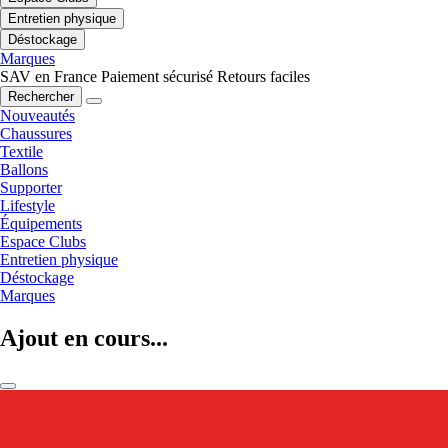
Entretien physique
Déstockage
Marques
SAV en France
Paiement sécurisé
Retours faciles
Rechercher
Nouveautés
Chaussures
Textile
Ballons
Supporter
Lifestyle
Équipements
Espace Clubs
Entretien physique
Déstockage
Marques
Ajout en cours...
####
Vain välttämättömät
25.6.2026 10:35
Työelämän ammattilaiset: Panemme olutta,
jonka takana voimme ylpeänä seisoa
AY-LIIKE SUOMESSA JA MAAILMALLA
####
_Görev_. Yukarıdaki materyalde "Vain välttämättömät" içeren satırdan "AY-LIIKE SUOMESSA JA MAAILMALLA" içeren satıra kadar her şeyi, iki uç satır da dahil ve boş satırlar hariç, Sıra ve Satır sütunlarından oluşan bir Markdown tablosuna dönüştür; her satıra bir sıra numarası ver.

_Alıştırma Sonucu_.
| Sıra | Satır |
|---|---|
| 1 | Vain välttämättömät |
| 2 | 25.6.2026 10:35 |
| 3 | Työelämän ammattilaiset: Panemme olutta, |
| 4 | jonka takana voimme ylpeänä seisoa |
| 5 | AY-LIIKE SUOMESSA JA MAAILMALLA |